═════ Ausgewählter Text

Der Index fasst 13 Einzelindizes von 12 unabhängigen Institutionen zusammen und beruht auf Daten aus der Befragung von Expert:innen und Führungskräften.

Der Korruptionswahrnehmungsindex bewertet den öffentlichen Sektor – das heißt Politik und Verwaltung.

Das komplette CPI-Ranking, FAQs sowie Details zur Methodik und den Quellen finden Sie am Ende der Seite unter „Weiterführende Informationen“.

 


Internationale Trends

Der CPI 2022 zeigt eine beunruhigende weltweite Lage: Der weltweite Durchschnitt liegt wie im Vorjahr bei einem Wert von 43 von 100 Punkten. Zwei Drittel aller untersuchten 180 Staaten und Gebiete erreichen weniger als die Hälfte der möglichen Punkte.

Dänemark erhält im CPI 2022 als Spitzenreiter 90 Punkte. Dahinter folgen Finnland und Neuseeland, die im vergangenen Jahr noch gemeinsam mit Dänemark auf Platz 1 standen. Insgesamt finden sich insbesondere Staaten mit besonders starken rechtsstaatlichen und demokratischen Institutionen auf den vorderen Plätzen.

Den letzten Platz belegt Somalia mit 12 Punkten. Am Ende des Rankings stehen insbesondere Staaten, in denen staatliche Institutionen zerfallen und die von gewaltsamen Konflikten geprägt sind. Dazu gehören wie in den vergangenen Jahren Syrien, Südsudan, Jemen und Libyen.

Zu den Ländern, die im internationalen Vergleich in den vergangenen zehn Jahren am meisten Punkte eingebüßt haben, zählen die Türkei und Ungarn. Beide Länder erhalten 13 Punkte weniger als im CPI 2012. Dies steht im Zusammenhang mit der Beschneidung der Unabhängigkeit der Justiz, Medien und Zivilgesellschaft, die für die Korruptionsbekämpfung und Eindämmung von Machtmissbrauch entscheidend sind.

══════════
═════ Erfasste Daten

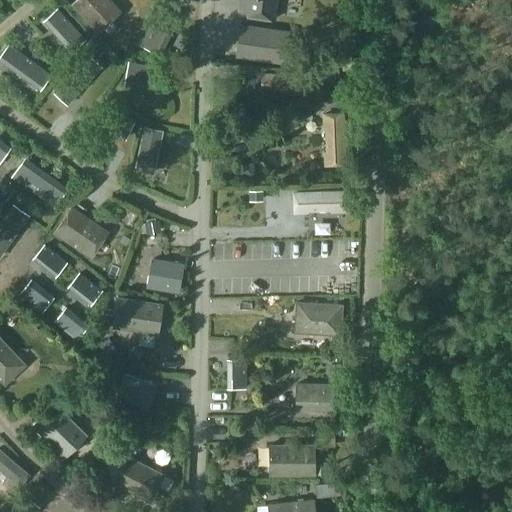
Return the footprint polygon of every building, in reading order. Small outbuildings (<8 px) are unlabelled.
[(108,0),(72,0),(70,2),(97,31),(119,11),(108,0)] [(276,0),(244,0),(242,14),(274,18),(276,0)] [(58,8),(44,21),(72,51),(86,39),(58,8)] [(163,10),(145,47),(160,55),(179,18),(163,10)] [(283,61),(286,33),(242,28),(238,55),(283,61)] [(10,45),(0,58),(0,59),(42,90),(52,75),(10,45)] [(90,54),(61,85),(73,97),(103,66),(90,54)] [(129,62),(125,85),(167,92),(171,70),(129,62)] [(260,73),(258,93),(304,97),(306,77),(260,73)] [(111,111),(102,127),(125,139),(134,122),(111,111)] [(346,165),(344,113),(322,113),(323,129),(325,129),(326,152),(323,152),(323,166),(346,165)] [(145,127),(136,170),(154,174),(163,131),(145,127)] [(0,140),(0,161),(10,148),(0,140)] [(25,159),(15,173),(57,202),(67,188),(25,159)] [(346,191),(293,193),(294,214),(309,214),(308,212),(330,211),(330,213),(346,213),(346,191)] [(14,205),(0,225),(0,258),(30,217),(14,205)] [(66,206),(51,229),(89,254),(104,232),(66,206)] [(46,245),(34,260),(56,278),(68,263),(46,245)] [(154,259),(149,286),(181,292),(186,264),(154,259)] [(81,274),(69,288),(91,306),(103,291),(81,274)] [(32,280),(20,295),(43,313),(54,298),(32,280)] [(118,297),(114,326),(161,333),(165,305),(118,297)] [(295,300),(292,332),(337,335),(339,304),(295,300)] [(67,308),(55,323),(77,341),(89,326),(67,308)] [(0,341),(0,380),(2,382),(22,364),(0,341)] [(227,360),(227,389),(246,389),(246,360),(227,360)] [(156,386),(125,375),(117,399),(148,410),(156,386)] [(296,384),(295,412),(336,413),(336,384),(296,384)] [(52,406),(34,423),(68,457),(86,439),(52,406)] [(336,432),(315,432),(315,447),(336,447),(336,432)] [(312,447),(269,447),(269,476),(312,475),(312,447)] [(0,450),(0,472),(19,489),(30,476),(0,450)] [(124,453),(111,480),(153,502),(167,474),(124,453)] [(317,511),(316,498),(269,503),(269,511),(317,511)] [(26,511),(16,503),(8,511),(26,511)]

══════════

Die Aufgabe:
Ändern Sie im ausgewählten Text „beunruhigende“ in „besorgniserregende“ und geben Sie alles von „Das komplette CPI-Ranking, FAQs“ bis hinunter zu „der möglichen Punkte.“ wieder.

Lösung dieser Übung:
Das komplette CPI-Ranking, FAQs sowie Details zur Methodik und den Quellen finden Sie am Ende der Seite unter „Weiterführende Informationen“.

 


Internationale Trends

Der CPI 2022 zeigt eine besorgniserregende weltweite Lage: Der weltweite Durchschnitt liegt wie im Vorjahr bei einem Wert von 43 von 100 Punkten. Zwei Drittel aller untersuchten 180 Staaten und Gebiete erreichen weniger als die Hälfte der möglichen Punkte.